** Opening Data under study block **
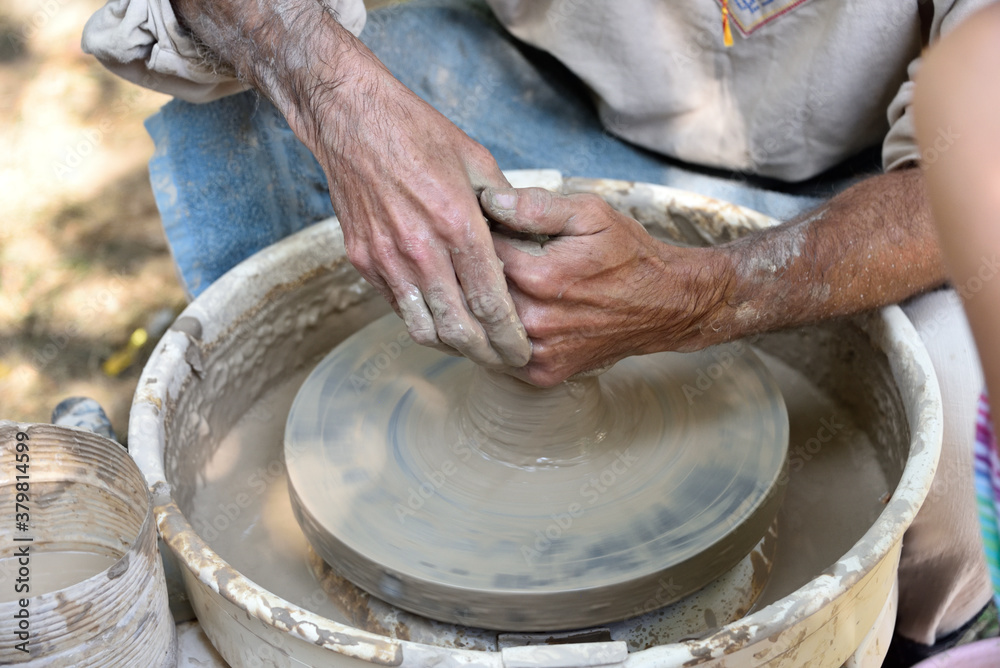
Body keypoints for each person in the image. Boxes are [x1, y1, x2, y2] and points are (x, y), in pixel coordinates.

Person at [81, 0, 996, 662]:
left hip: (875, 180)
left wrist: (709, 297)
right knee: (257, 99)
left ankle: (904, 638)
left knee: (956, 402)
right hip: (538, 112)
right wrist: (336, 98)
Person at [916, 0, 1000, 622]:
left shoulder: (973, 74)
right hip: (569, 116)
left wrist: (717, 292)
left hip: (869, 179)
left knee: (948, 371)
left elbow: (977, 84)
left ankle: (916, 628)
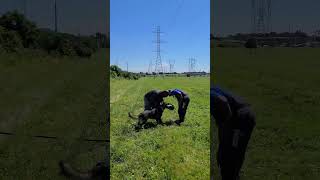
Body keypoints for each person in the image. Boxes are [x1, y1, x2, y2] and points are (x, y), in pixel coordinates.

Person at [211, 86, 256, 180]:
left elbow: (223, 101)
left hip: (241, 119)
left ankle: (231, 175)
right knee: (226, 151)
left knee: (232, 152)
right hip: (236, 117)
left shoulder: (210, 95)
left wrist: (226, 127)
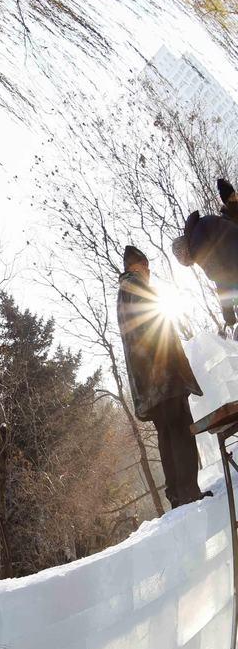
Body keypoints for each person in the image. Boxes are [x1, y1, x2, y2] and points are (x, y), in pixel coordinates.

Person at [117, 245, 206, 509]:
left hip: (149, 386)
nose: (149, 272)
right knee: (181, 433)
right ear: (139, 265)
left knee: (166, 437)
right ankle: (188, 491)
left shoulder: (123, 294)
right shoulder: (138, 288)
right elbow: (159, 330)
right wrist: (175, 368)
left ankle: (177, 495)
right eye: (147, 266)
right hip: (164, 378)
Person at [172, 208, 238, 330]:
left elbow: (221, 278)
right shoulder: (202, 224)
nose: (193, 263)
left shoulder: (196, 246)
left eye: (189, 263)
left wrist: (228, 315)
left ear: (185, 253)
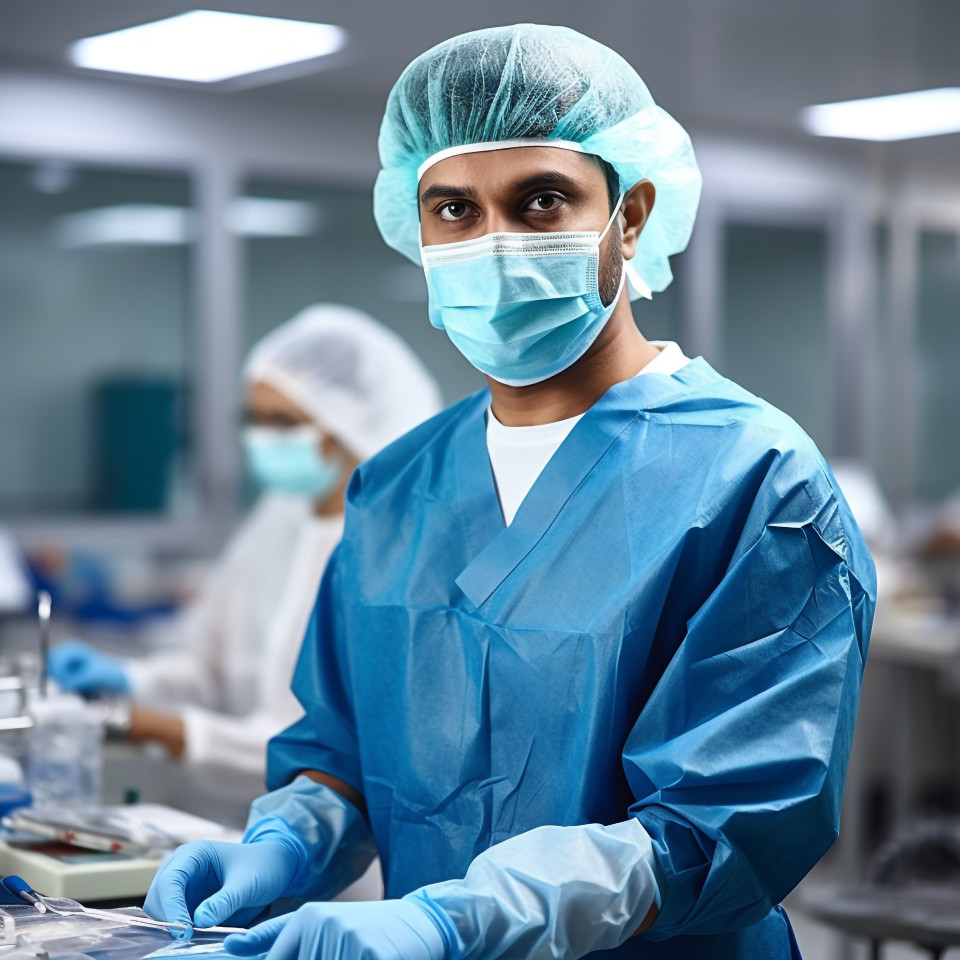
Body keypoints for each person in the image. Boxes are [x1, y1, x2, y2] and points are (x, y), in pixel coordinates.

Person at [143, 24, 876, 960]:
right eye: (452, 209)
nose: (491, 243)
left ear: (633, 214)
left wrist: (457, 920)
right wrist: (289, 842)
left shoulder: (757, 482)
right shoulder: (396, 486)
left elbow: (720, 825)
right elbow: (343, 750)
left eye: (540, 201)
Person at [48, 304, 442, 778]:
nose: (261, 438)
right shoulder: (279, 519)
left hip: (339, 842)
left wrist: (141, 724)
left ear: (348, 426)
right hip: (226, 814)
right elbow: (209, 668)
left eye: (282, 422)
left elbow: (327, 749)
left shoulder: (397, 555)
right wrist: (125, 680)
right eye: (252, 418)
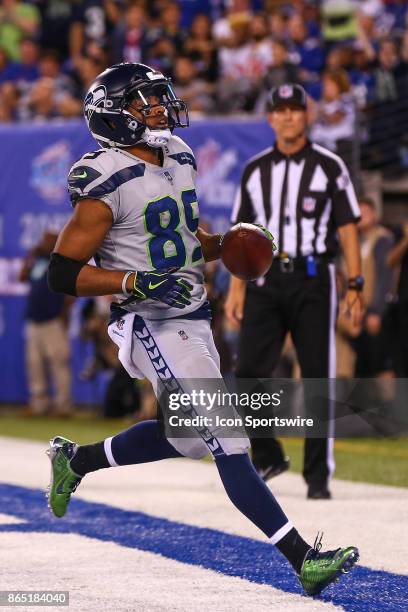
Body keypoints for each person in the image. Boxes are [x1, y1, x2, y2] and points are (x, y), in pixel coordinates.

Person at [46, 63, 358, 596]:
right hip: (147, 321)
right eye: (145, 102)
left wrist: (223, 245)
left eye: (159, 98)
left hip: (193, 315)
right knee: (228, 438)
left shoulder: (178, 154)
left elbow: (185, 234)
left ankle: (76, 460)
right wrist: (132, 282)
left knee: (187, 438)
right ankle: (302, 558)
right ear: (115, 115)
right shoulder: (104, 178)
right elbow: (62, 273)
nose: (160, 108)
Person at [225, 83, 364, 500]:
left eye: (294, 109)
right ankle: (268, 452)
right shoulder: (255, 170)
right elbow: (241, 236)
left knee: (317, 375)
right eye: (280, 110)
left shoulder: (329, 165)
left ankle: (318, 477)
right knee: (248, 372)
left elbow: (348, 228)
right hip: (265, 281)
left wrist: (355, 283)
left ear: (307, 116)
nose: (287, 116)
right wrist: (236, 289)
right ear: (271, 118)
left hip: (312, 278)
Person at [19, 230, 73, 417]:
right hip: (34, 320)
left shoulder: (61, 261)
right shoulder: (39, 260)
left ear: (56, 242)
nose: (43, 242)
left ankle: (63, 406)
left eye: (47, 239)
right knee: (34, 364)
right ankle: (39, 404)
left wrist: (64, 316)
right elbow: (22, 277)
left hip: (53, 320)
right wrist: (31, 256)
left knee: (58, 363)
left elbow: (69, 295)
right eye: (42, 239)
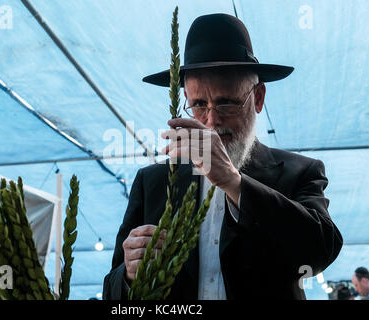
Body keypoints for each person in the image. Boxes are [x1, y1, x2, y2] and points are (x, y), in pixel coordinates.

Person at [103, 13, 343, 300]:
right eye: (199, 104)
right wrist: (129, 274)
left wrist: (234, 182)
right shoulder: (152, 181)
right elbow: (112, 293)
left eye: (227, 102)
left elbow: (318, 253)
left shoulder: (298, 171)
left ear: (258, 98)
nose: (212, 121)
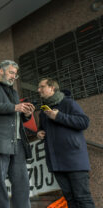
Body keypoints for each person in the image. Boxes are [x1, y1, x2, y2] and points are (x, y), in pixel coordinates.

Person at [0, 60, 35, 208]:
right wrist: (15, 107)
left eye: (15, 75)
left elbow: (15, 115)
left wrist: (27, 115)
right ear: (1, 71)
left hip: (17, 143)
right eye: (11, 72)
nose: (13, 77)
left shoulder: (14, 92)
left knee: (22, 182)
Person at [37, 78, 95, 208]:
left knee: (83, 198)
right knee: (70, 199)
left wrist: (59, 116)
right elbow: (42, 128)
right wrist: (40, 133)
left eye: (41, 86)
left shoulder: (68, 103)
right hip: (56, 162)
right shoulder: (43, 111)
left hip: (74, 160)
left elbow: (84, 122)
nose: (38, 90)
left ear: (52, 88)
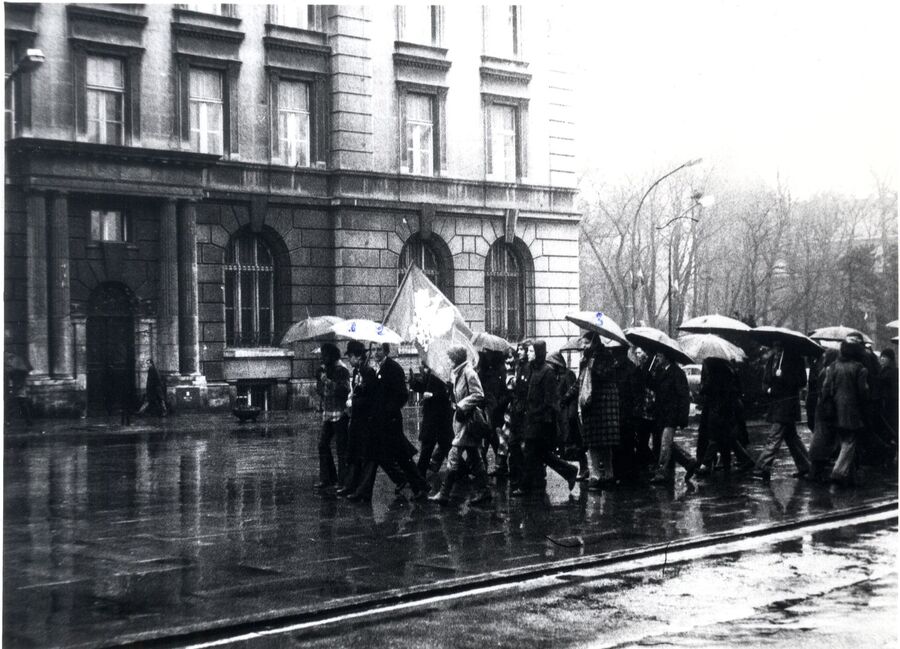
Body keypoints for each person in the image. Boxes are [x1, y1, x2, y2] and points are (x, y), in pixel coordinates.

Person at [348, 343, 428, 502]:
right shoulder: (376, 368)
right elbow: (375, 391)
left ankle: (421, 487)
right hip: (378, 421)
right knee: (374, 456)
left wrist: (388, 410)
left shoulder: (393, 368)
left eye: (379, 350)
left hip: (389, 422)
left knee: (402, 457)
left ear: (386, 351)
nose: (376, 353)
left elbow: (401, 395)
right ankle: (363, 492)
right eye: (374, 350)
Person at [429, 345, 492, 506]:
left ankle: (444, 493)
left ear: (456, 358)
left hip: (468, 421)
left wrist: (462, 405)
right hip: (462, 421)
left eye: (450, 358)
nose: (448, 361)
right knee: (475, 458)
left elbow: (479, 394)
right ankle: (485, 491)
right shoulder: (457, 373)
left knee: (454, 454)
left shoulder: (469, 373)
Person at [513, 340, 577, 496]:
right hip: (530, 418)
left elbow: (550, 400)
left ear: (539, 353)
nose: (529, 354)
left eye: (532, 351)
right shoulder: (531, 369)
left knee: (530, 451)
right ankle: (569, 471)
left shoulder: (547, 372)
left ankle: (525, 486)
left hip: (541, 420)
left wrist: (537, 412)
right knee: (540, 453)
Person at [752, 341, 811, 481]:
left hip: (788, 404)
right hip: (776, 403)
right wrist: (768, 388)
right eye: (775, 344)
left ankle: (762, 467)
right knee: (792, 438)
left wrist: (783, 377)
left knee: (775, 436)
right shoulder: (772, 359)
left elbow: (802, 381)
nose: (776, 346)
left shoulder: (795, 359)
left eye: (779, 344)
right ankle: (807, 467)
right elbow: (766, 380)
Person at [815, 339, 869, 486]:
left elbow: (826, 388)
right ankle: (838, 472)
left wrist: (827, 403)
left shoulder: (833, 366)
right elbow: (863, 391)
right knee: (850, 441)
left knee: (843, 439)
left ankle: (849, 476)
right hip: (852, 410)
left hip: (835, 409)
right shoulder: (860, 368)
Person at [694, 357, 755, 473]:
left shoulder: (714, 373)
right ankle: (745, 460)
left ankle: (705, 464)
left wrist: (702, 389)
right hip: (725, 409)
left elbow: (709, 388)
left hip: (717, 409)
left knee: (714, 437)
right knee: (728, 437)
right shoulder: (728, 370)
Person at [576, 335, 621, 490]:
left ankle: (607, 475)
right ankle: (596, 475)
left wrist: (593, 364)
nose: (583, 346)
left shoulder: (606, 357)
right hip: (591, 407)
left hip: (604, 406)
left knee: (605, 443)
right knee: (593, 443)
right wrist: (566, 398)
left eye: (586, 343)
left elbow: (605, 374)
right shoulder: (585, 360)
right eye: (582, 343)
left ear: (594, 342)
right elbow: (580, 382)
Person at [649, 350, 698, 484]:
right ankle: (689, 462)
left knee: (665, 444)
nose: (657, 357)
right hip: (661, 414)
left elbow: (683, 397)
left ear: (666, 356)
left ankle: (661, 473)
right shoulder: (660, 371)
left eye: (659, 355)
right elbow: (655, 387)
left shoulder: (677, 373)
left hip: (671, 414)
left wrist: (682, 417)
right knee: (667, 443)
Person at [337, 341, 378, 498]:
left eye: (351, 357)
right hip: (355, 419)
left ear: (359, 357)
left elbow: (370, 398)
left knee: (365, 455)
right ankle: (351, 485)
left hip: (366, 420)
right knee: (353, 453)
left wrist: (354, 401)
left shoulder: (369, 373)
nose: (349, 360)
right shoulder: (356, 372)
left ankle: (363, 490)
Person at [314, 343, 351, 492]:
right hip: (328, 413)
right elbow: (321, 390)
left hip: (340, 413)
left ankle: (343, 481)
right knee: (323, 445)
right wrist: (321, 380)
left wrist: (329, 383)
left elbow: (344, 390)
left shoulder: (341, 370)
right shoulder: (326, 369)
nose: (322, 358)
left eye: (324, 355)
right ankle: (327, 477)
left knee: (341, 449)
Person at [547, 350, 589, 480]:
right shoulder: (553, 376)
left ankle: (584, 467)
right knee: (563, 443)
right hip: (559, 414)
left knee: (576, 443)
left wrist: (571, 415)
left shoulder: (568, 375)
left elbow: (573, 394)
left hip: (568, 415)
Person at [409, 362, 453, 478]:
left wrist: (431, 395)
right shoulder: (432, 372)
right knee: (444, 444)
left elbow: (445, 392)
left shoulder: (440, 372)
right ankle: (461, 470)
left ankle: (419, 475)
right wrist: (413, 382)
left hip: (438, 415)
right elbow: (425, 387)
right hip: (434, 415)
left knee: (428, 444)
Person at [878, 348, 898, 447]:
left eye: (885, 357)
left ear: (890, 359)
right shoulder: (882, 370)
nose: (882, 359)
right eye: (881, 356)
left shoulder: (893, 371)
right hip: (885, 401)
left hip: (890, 402)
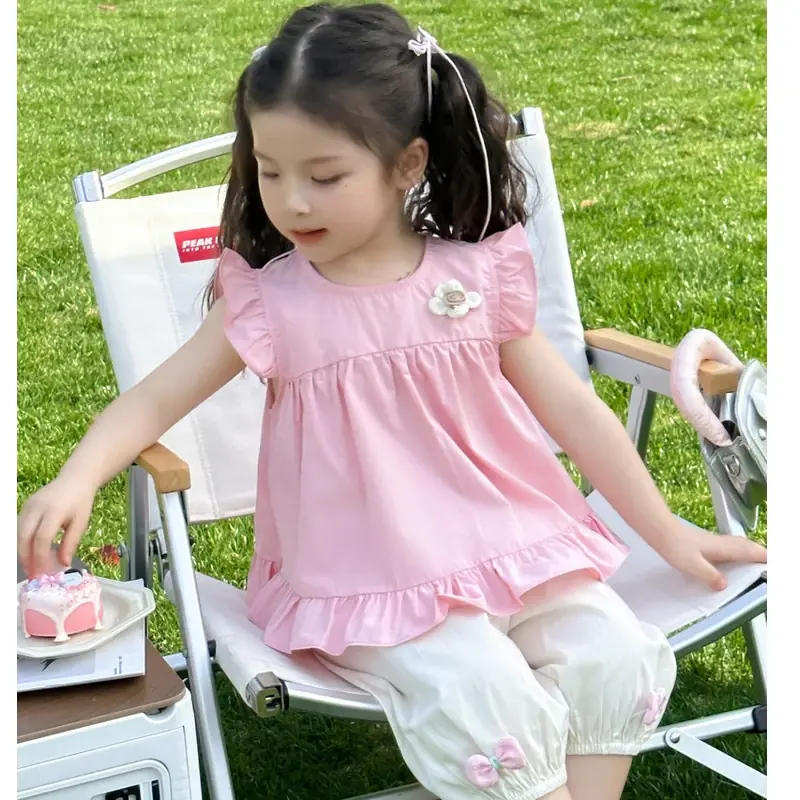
** Closing Data under study block **
Return only the lines running from the start of the entries above to the line that contains "right eye: (252, 418)", inclusive, and omit every picture.

■ Completed task ■
Body keypoints for each person in the image. Boxes are [x1, y1, x2, y2] and points are (x, y), in pixel coordinates.

Person at [81, 0, 996, 662]:
left hip: (875, 180)
left wrist: (709, 297)
right knee: (257, 99)
left ankle: (904, 638)
left knee: (956, 402)
right hip: (538, 112)
right wrist: (336, 98)
Person at [916, 0, 1000, 622]:
left shoulder: (973, 74)
right hip: (569, 116)
left wrist: (717, 292)
left hip: (869, 179)
left knee: (948, 371)
left elbow: (977, 84)
left ankle: (916, 628)
Body keypoints for each person in the image. Boxes are [x1, y1, x2, y2] and points are (x, y), in pixel coordinates.

Person at [211, 86, 256, 180]:
left elbow: (223, 101)
left hip: (241, 119)
left ankle: (231, 175)
right knee: (226, 151)
left knee: (232, 152)
right hip: (236, 117)
left shoulder: (210, 95)
left wrist: (226, 127)
Body keypoints for each person in the image. Boxes are [x1, y1, x2, y2] and points are (x, y), in pixel coordinates.

Person at [117, 245, 206, 509]:
left hip: (149, 386)
nose: (149, 272)
right knee: (181, 433)
right ear: (139, 265)
left knee: (166, 437)
right ankle: (188, 491)
left shoulder: (123, 294)
right shoulder: (138, 288)
right elbow: (159, 330)
right wrist: (175, 368)
left ankle: (177, 495)
right eye: (147, 266)
right hip: (164, 378)
Person at [172, 208, 238, 330]:
left elbow: (221, 278)
right shoulder: (202, 224)
nose: (193, 263)
left shoulder: (196, 246)
left eye: (189, 263)
left wrist: (228, 315)
left ear: (185, 253)
Body keypoints for each person in the image. Boxes are [x1, y1, x2, y2] and points are (x, y), in pixel coordinates.

Person at [143, 24, 876, 960]:
right eye: (452, 209)
nose: (491, 243)
left ear: (633, 214)
left wrist: (457, 920)
right wrist: (289, 842)
left shoulder: (757, 482)
right shoulder: (396, 486)
left elbow: (720, 825)
right elbow: (343, 750)
left eye: (540, 201)
Person at [48, 304, 442, 778]:
nose: (261, 438)
right shoulder: (279, 519)
left hip: (339, 842)
left wrist: (141, 724)
left ear: (348, 426)
right hip: (226, 814)
right elbow: (209, 668)
left eye: (282, 422)
left elbow: (327, 749)
left shoulder: (397, 555)
right wrist: (125, 680)
right eye: (252, 418)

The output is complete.